McLachlin succeeded by putting the law ahead of personal views

Wednesday, December 20, 2017

I’ve never met former Chief Justice Beverley McLachlin. But I’ve read most of her judgments and written about many of them over the past 23 years.

I’ve also read the accolades that accompanied her retirement. The opinions were unanimous, an undivided public and professional outpouring of affection, admiration and gratitude for someone who’s done so much for this country’s highest court and our respect for it.

So I have little to add — except for the two occasions that I found myself writing about the chief justice herself rather than her judgments. Both instances, to my way of thinking, demonstrate just why she has been so effective. Both also demonstrate what many commentators have noted: that her success at creating consensus on the court lay primarily in her ability to put the court and the law ahead of her personal views and interests.

On June 26, 2014, a Thursday, the Canadian Bar Association announced that then president Fred Headon would outline its plans to improve the selection process of justices to the Supreme Court of Canada at the organization’s National Constitutional and Human Rights Conference. Headon was to speak on Friday afternoon. The announcement also pointedly referenced Chief Justice McLachlin, who was to open the conference with a speech on Friday morning.

I thought the juxtaposition of the announcements was odd, given that the chief had recently been embroiled in a controversy with Prime Minister Stephen Harper over a phone call she made regarding the selection process leading to the appointment of Federal Court Judge Marc Nadon, an appointment ultimately voided by the Supreme Court. I believed the CBA should have been more careful about appearing to co-relate its judicial selection recommendations with the chief justice’s appearance at the conference given the fact that McLachlin had barely three months earlier been part of the high court majority that nixed Nadon’s appointment.

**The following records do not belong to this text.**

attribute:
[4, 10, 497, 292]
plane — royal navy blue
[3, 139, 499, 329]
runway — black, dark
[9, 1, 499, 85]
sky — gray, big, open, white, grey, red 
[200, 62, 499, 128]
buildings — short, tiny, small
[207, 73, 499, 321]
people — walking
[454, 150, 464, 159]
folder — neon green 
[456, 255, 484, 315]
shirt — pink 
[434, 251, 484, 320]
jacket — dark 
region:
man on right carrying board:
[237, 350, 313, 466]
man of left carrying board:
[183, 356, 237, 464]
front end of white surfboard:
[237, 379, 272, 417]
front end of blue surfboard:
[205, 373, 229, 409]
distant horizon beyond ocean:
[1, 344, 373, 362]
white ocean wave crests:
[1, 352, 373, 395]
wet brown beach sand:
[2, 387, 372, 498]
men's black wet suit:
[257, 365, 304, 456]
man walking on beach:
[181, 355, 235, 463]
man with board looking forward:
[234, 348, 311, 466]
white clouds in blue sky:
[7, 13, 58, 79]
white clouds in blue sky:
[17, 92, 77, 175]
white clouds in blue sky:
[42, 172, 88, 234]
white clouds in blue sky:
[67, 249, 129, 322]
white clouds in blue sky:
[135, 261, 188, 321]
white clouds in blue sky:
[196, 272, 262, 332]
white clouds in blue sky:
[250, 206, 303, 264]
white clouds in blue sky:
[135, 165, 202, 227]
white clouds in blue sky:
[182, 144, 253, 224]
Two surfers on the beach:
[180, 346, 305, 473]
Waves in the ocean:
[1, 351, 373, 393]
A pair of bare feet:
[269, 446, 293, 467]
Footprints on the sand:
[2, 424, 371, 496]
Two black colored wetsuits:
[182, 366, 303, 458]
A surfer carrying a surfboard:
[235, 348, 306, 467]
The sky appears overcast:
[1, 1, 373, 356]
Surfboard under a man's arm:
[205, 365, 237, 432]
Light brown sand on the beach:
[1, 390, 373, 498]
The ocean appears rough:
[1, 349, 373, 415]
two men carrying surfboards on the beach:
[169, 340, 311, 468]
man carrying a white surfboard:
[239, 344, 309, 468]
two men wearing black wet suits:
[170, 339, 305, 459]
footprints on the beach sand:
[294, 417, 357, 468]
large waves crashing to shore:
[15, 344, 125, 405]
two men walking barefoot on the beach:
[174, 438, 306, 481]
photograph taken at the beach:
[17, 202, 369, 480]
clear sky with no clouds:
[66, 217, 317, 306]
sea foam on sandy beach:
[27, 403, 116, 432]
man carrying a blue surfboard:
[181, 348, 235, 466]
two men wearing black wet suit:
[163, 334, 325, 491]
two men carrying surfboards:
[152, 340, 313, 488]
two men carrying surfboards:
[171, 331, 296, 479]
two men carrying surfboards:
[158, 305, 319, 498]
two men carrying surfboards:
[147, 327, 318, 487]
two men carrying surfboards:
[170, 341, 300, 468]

My short blog about McLachlin’s appearance at the conference appeared in the National Post’s Legal Post on Thursday, shortly after the press release became public. The blog wasn’t exactly a tidal wave as news stories go.

But McLachlin, or someone at the Supreme Court noticed. By Thursday afternoon, the CBA advised that McLachlin was “unable to attend.” Sources at the court told me that a “scheduling conflict” had occurred.

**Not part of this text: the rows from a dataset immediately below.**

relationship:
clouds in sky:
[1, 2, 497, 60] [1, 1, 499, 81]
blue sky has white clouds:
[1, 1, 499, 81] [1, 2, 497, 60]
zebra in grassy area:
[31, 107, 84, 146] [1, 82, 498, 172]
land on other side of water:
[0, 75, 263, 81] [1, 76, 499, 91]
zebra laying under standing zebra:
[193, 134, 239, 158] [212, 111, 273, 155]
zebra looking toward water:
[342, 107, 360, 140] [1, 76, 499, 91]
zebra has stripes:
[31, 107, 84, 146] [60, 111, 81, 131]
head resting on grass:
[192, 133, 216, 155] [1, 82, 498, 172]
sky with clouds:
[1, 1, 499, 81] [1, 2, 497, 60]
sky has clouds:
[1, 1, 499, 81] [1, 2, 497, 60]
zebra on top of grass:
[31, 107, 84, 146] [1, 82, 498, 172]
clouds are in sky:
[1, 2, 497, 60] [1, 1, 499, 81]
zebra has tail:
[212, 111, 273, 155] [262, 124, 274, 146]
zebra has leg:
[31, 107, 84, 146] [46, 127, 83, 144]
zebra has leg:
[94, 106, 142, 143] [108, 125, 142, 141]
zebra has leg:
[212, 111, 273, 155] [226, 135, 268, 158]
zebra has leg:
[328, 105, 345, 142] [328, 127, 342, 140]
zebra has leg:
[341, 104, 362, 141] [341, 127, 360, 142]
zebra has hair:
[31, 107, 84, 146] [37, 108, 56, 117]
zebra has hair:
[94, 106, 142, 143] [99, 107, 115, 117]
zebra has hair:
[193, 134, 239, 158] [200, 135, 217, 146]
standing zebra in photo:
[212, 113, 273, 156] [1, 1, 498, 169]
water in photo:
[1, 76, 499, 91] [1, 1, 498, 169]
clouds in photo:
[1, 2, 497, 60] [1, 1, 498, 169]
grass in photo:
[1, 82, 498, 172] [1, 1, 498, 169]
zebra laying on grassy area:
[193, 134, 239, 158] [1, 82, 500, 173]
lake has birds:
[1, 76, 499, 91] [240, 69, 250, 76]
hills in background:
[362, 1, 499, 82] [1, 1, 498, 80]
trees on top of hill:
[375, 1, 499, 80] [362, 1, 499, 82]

I can’t be sure that the blog had anything to do with it. But the fact that McLachlin didn’t attend — without making a fuss about it — stuck in my mind. I remembered it again when I read the tributes on her resignation: something told me that our savvy chief justice’s “scheduling conflict” probably had as much to do with her unwavering commitment to putting the court and the judiciary first as it had to do with the flow of her day.

In May, I reported — again in the Post — that two sources in the publishing world had confirmed the existence of a thriller penned by McLachlin, to be published by Simon & Schuster Canada following McLachlin’s mandatory retirement date in September 2018, or sooner should she decide to retire earlier. The high court had no comment when I inquired there.

At the time, the general expectation was that McLachlin would serve until her mandatory retirement date. As The Lawyer’s Daily has reported, she had said for years that she intended to stay until she reached 75 years of age.

But less than two weeks after the Post published news of her novel, McLachlin announced that she would retire this month, nine months earlier than expected. The headline to this publication’s story on her retirement read “Chief Justice McLachlin stuns bar with early retirement.”

Again, I have no idea whether there’s any connection between McLachlin’s decision to retire early and the disclosure of her novelist ambitions. What I am certain about is this: there’s no way McLachlin would have wanted anyone to think she was at any time distracted by anything but her beloved court.